Este programa, de dos años de duración y reconocido por universidades de todo el mundo, se integrará como una opción complementaria al Bachillerato ordinario. Quien lo complete obtendrá una doble titulación: el título oficial de Bachillerato y el Diploma de Bachillerato Internacional (IB), un distintivo muy valorado en procesos de admisión universitarios, tanto en España como en Europa y otros países.
Implantación en tres institutos y plazas disponibles

El Bachillerato Internacional llegará inicialmente a tres centros públicos de Euskadi: el IES Botikazar BHI, en Bilbao; el IES Urritxe BHI, en Amorebieta-Etxano; y el IES Unamuno BHI, en Vitoria-Gasteiz. Estos institutos han sido seleccionados tras un proceso en el que se valoraron requisitos organizativos, pedagógicos y de plantilla.
Cada uno de estos centros ofertará 27 plazas, de modo que el conjunto de la red pública vasca dispondrá de un total de 81 plazas de Bachillerato Internacional para el curso 2026-2027. El programa se organizará siempre de forma paralela al Bachillerato ordinario, compartiendo parte de la estructura pero con exigencias y contenidos adicionales.

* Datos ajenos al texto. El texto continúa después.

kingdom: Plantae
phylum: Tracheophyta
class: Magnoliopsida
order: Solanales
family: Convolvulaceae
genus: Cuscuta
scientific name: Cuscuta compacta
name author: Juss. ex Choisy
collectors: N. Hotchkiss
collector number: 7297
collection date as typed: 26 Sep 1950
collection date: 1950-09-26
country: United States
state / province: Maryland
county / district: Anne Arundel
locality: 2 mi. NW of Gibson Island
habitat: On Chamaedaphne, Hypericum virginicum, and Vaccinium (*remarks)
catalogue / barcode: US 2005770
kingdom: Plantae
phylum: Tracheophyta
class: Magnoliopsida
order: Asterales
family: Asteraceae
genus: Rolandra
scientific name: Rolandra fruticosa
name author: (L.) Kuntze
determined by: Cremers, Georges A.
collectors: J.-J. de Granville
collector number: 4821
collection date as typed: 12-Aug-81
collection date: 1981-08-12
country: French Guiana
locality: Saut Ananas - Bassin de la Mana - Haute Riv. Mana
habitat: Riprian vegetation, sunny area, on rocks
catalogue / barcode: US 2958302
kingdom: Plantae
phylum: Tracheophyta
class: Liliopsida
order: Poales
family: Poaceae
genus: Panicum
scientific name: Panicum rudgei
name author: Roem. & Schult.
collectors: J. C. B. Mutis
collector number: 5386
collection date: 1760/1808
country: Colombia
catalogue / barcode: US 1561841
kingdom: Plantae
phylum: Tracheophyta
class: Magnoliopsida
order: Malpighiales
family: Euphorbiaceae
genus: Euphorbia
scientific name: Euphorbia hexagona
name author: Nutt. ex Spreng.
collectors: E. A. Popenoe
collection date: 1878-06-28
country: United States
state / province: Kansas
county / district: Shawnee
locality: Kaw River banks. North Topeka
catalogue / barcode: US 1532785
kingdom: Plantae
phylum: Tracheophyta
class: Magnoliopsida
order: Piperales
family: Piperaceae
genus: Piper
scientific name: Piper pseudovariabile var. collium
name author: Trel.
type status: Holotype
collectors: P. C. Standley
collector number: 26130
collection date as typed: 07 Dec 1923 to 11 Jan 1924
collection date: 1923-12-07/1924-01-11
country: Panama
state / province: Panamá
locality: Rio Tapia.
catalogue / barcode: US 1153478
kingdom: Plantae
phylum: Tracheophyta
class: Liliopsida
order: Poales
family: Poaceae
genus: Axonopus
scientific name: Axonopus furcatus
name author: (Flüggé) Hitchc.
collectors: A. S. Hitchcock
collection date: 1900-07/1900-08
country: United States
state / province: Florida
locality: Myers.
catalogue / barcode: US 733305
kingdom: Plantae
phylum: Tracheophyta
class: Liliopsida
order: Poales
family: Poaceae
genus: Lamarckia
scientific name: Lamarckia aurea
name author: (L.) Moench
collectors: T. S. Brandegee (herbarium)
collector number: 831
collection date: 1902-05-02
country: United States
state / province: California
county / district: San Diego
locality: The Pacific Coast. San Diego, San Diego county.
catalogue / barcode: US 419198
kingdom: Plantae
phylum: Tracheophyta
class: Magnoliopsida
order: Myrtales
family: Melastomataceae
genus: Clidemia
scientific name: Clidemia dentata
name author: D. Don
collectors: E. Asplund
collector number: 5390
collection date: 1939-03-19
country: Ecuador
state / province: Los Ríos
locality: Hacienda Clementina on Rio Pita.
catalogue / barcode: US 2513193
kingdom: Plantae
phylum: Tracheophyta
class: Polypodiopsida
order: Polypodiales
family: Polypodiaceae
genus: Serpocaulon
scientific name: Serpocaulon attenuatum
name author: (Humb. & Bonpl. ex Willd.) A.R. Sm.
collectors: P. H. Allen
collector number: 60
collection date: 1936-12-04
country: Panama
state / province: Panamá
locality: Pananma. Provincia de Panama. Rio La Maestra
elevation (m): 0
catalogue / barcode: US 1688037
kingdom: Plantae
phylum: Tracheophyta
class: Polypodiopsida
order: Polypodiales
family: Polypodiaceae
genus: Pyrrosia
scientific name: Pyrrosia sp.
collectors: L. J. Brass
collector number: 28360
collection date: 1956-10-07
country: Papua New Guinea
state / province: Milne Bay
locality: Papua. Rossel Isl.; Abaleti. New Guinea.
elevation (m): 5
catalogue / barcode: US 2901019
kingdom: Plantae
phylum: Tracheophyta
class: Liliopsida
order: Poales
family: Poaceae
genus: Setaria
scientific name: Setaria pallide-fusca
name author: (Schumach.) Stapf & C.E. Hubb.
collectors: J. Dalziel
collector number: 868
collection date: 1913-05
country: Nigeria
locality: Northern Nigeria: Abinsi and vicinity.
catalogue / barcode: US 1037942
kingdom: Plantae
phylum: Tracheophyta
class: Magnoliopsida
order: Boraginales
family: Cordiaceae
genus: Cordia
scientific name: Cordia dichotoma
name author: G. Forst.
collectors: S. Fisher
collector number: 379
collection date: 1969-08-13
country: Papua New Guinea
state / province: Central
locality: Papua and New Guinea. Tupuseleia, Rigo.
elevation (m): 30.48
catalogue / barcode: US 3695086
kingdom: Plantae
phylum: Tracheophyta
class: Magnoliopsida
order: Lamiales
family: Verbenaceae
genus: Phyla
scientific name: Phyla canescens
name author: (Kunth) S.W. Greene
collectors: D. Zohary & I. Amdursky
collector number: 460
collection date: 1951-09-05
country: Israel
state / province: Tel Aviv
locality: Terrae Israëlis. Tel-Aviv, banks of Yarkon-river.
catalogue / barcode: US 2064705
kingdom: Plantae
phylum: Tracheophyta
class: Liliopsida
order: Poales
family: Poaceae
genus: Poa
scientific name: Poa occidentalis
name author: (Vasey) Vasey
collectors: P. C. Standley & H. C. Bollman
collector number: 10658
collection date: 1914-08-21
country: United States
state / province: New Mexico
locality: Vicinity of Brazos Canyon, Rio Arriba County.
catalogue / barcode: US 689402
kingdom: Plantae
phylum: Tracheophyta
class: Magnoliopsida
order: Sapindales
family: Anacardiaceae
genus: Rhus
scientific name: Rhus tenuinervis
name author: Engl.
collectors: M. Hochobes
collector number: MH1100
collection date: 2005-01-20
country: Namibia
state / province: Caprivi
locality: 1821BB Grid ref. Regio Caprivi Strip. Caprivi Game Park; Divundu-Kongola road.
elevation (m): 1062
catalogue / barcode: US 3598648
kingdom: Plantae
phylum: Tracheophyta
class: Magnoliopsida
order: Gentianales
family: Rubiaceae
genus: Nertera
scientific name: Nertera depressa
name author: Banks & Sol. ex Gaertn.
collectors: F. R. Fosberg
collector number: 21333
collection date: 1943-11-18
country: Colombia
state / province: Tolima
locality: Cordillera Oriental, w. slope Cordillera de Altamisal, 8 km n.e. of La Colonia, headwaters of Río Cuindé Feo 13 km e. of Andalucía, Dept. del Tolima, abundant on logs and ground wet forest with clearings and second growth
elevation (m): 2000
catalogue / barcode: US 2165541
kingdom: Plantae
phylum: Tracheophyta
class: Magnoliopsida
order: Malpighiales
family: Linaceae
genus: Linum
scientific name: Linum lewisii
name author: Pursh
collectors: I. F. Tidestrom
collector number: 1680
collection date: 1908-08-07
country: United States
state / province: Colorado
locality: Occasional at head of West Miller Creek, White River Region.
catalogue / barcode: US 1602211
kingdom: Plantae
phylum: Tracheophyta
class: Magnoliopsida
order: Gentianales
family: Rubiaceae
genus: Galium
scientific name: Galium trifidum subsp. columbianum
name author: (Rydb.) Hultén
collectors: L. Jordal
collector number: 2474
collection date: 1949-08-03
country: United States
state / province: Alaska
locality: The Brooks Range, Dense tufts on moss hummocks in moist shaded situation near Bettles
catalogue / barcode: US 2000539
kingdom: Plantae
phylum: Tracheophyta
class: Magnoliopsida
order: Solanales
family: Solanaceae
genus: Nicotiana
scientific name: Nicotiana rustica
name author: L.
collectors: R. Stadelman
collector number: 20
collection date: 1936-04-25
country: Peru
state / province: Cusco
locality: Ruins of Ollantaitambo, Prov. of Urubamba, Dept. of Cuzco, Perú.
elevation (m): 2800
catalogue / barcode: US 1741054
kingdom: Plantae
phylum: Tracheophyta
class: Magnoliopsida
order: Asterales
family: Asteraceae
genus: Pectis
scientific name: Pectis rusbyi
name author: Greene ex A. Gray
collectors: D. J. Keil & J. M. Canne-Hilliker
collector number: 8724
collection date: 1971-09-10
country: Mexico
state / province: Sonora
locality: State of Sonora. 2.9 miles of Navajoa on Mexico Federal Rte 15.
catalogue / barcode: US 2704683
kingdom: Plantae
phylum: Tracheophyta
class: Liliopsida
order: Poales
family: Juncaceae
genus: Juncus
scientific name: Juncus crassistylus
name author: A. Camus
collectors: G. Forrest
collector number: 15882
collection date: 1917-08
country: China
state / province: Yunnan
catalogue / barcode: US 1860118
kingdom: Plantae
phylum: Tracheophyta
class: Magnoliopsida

La consejera de Educación, Begoña Pedrosa, presentó la iniciativa acompañada de los equipos directivos de los tres institutos, subrayando que este paso supone “un salto cualitativo hacia la excelencia” y una forma de proyectar a los centros públicos vascos en un contexto educativo globalizado.
En el caso del IES Urritxe BHI, el programa se enfocará en la modalidad de Ciencias Sociales, lo que lo convertirá en un centro de referencia en su entorno para este itinerario del Bachillerato Internacional. Desde el propio municipio se destaca que esta apuesta pretende preparar mejor al alumnado para los retos de un mundo cada vez más interconectado y diverso.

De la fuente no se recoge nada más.